### 課題文
プレミアリーグの出身選手に関する記事から、先週末のリーグ戦で出場人数が2位から5位とされた国を、人数とともに順位順にすべて挙げてください。

### 提示文
今季のプレミアリーグに出場した全選手の中で、イングランド出身選手は全体の約32%しかいなかった。23日付の英紙デーリー・メールが報じた。

 今季ここまで出場した選手は全456人中、イングランド出身選手は146人。わずか約32%となっている。同リーグが発足した92-93年シーズンは全544人中、387人で約71%と、大半の選手がイングランド出身選手だった。

 多額のテレビ放映権を手にしてから、多くの大物外国人選手がプレミアリーグに参戦した影響もあり、04-05年シーズンでは、全515人中、199人で約39%と、一気に減少した。

 先週末に行われたリーグ戦では、出場した選手の出身地は48カ国で、全256人中、イングランド出身選手は82人。こちらも約32%となった。2位にはスペイン人の20人、3位はフランスの19人、4位オランダの14人、5位ベルギーの13人と続いた。

 また、クラブ別のイングランド出身選手の出場は、ボーンマスが最多の9人。次に6人でクリスタルパレス、エバートン、ノリッジ、サンダーランドの4クラブ。ビッグクラブではマンチェスターUが5人、アーセナルが4人、マンチェスターCが3人と過半数以下。チェルシーに関しては、ニューカッスルに並び1人で最下位だった。

 プレミアリーグは来季からの3年間でテレビ放映権料が95億ユーロ(約1兆2400億円)を得る。来シーズンのブンデスリーガのテレビ放映権料が8億3500万ユーロ(約1086億円)だけに、他リーグを大きく引き離しており、今後も莫大(ばくだい)な資金力を後ろ盾に、プレミア各クラブはさらに多くの有望な外国人選手の獲得が可能になる。一方で、イングランド出身選手には出場機会が減少することになり、同国代表にとっては厳しい状況になる。

データセットに含まれるレコード
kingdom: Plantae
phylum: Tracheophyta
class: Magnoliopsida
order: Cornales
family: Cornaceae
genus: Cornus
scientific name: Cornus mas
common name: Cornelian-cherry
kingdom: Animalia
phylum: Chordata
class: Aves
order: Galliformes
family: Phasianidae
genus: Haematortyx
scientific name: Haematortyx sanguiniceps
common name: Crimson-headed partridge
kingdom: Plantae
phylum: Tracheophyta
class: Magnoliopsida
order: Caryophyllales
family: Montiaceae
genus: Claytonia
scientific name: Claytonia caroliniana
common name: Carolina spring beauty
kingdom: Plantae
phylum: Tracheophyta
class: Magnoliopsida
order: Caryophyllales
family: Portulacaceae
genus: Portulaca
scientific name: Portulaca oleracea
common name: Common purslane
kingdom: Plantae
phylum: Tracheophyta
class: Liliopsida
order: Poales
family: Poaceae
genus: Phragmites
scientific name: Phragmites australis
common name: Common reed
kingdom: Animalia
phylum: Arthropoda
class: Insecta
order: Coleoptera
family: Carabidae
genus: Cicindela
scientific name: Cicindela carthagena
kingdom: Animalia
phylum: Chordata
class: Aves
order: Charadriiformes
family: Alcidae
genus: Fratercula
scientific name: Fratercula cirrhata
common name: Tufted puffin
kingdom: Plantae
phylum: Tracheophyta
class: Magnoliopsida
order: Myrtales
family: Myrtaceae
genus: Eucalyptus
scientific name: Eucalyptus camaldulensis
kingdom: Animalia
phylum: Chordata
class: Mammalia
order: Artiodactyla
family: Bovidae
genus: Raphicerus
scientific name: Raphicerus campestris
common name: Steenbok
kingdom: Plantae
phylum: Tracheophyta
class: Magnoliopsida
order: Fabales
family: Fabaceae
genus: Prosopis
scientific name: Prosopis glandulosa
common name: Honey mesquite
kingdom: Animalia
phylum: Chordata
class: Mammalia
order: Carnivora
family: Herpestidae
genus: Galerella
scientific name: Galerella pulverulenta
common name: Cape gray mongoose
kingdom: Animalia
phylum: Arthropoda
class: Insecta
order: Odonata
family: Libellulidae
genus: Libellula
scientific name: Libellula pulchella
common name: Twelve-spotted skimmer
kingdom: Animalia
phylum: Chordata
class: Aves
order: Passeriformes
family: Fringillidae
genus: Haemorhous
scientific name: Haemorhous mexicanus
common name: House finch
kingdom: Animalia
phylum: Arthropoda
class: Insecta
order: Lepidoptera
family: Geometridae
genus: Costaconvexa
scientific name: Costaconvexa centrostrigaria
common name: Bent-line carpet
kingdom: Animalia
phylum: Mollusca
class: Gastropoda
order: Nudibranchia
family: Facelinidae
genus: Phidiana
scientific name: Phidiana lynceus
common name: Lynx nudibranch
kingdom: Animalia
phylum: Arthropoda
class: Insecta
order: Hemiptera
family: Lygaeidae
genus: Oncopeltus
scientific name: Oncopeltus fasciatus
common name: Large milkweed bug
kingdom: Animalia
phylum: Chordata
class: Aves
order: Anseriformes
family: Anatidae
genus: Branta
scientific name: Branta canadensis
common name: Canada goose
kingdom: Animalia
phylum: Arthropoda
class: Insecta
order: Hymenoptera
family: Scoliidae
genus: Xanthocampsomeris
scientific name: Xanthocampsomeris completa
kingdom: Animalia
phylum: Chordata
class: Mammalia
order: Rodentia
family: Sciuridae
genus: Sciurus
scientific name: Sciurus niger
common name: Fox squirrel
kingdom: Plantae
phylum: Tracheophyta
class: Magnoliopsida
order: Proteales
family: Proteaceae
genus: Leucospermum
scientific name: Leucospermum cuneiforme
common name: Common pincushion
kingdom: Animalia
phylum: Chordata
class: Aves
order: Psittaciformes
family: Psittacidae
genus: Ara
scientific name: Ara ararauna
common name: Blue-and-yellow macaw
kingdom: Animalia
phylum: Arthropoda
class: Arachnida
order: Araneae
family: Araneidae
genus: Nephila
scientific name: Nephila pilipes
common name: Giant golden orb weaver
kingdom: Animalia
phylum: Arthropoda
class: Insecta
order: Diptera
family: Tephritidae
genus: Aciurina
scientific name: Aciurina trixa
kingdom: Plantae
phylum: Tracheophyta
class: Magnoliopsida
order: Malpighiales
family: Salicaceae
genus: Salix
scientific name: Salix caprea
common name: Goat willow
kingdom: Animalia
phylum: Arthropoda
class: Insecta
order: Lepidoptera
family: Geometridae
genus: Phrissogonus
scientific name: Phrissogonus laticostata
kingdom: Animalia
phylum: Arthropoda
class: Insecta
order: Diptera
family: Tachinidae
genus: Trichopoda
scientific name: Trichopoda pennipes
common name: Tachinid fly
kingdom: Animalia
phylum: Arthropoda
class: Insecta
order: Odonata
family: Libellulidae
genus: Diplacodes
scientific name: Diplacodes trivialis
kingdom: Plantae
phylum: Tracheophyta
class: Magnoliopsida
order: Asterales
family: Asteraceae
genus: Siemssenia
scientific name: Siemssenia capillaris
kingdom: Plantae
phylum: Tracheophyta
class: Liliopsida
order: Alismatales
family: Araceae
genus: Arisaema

### 解答
2位 スペイン(20人)
3位 フランス(19人)
4位 オランダ(14人)
5位 ベルギー(13人)